## 과제 안내
아래 항목에서 "Just"라는 단어가 들어 있는 줄을 세어 그 수만 쓰세요.

## 자료 정보
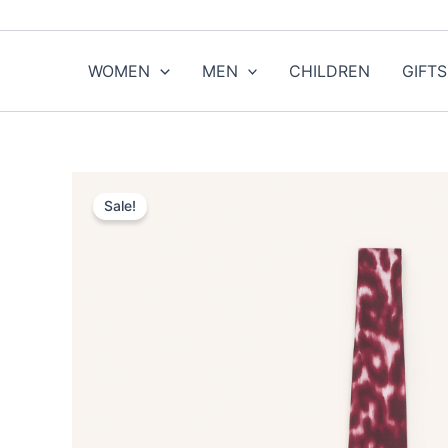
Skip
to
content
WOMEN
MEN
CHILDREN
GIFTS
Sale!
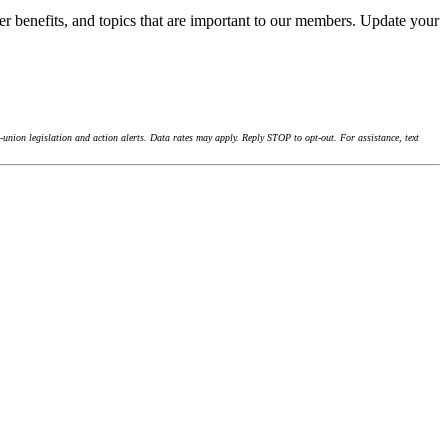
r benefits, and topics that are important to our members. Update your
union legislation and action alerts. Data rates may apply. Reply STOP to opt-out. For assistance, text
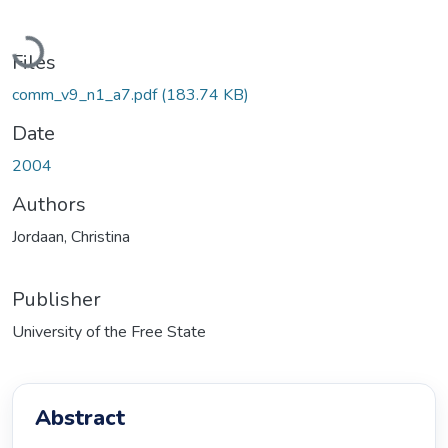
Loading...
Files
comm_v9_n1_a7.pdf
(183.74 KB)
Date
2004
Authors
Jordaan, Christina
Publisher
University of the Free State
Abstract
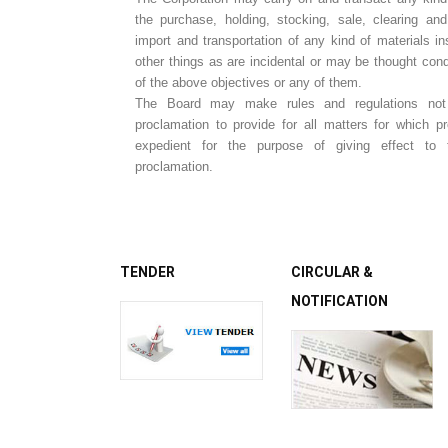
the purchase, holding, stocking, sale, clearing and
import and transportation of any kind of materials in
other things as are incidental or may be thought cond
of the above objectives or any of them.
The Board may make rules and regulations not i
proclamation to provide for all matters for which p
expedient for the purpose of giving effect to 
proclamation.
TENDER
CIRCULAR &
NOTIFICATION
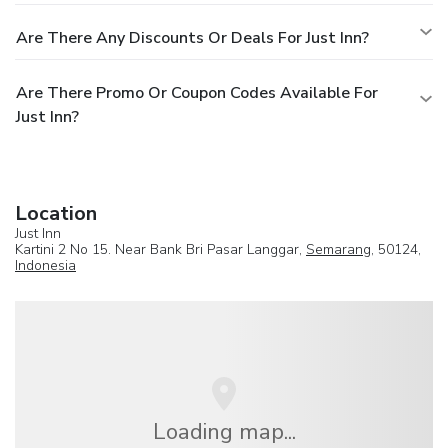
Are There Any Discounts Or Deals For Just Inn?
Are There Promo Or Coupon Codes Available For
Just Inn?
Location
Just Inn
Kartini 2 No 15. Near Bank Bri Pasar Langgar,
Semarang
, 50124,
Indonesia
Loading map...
* * *
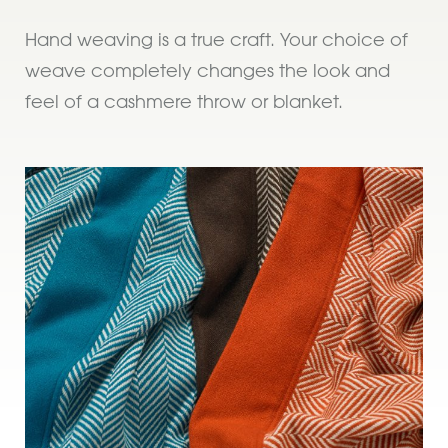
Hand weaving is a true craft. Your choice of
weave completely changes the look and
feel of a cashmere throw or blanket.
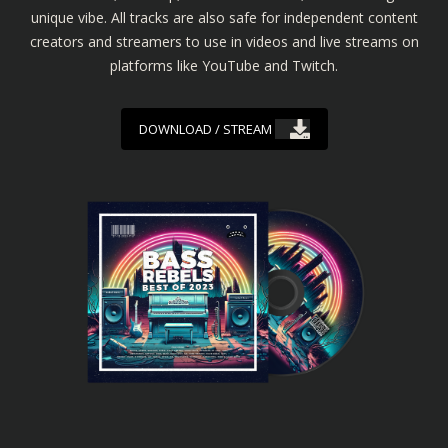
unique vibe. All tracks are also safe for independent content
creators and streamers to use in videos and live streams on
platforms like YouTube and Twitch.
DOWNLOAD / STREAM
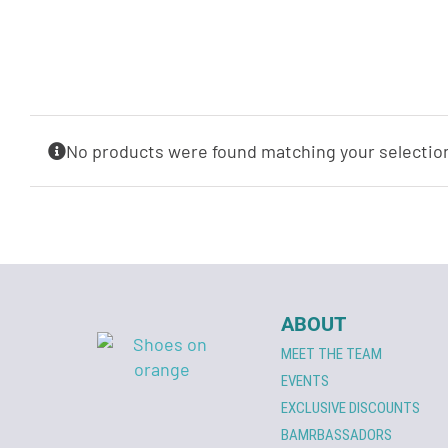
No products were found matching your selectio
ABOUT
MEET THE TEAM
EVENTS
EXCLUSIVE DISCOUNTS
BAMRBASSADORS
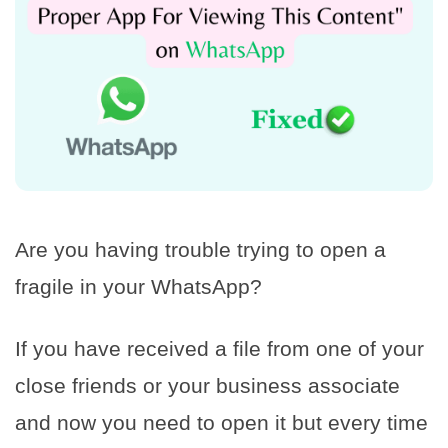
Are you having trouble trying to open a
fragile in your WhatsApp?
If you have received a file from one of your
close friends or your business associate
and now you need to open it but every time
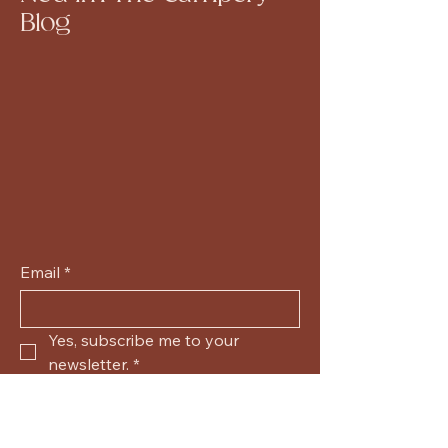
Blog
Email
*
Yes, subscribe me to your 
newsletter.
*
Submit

## 작성 답안
3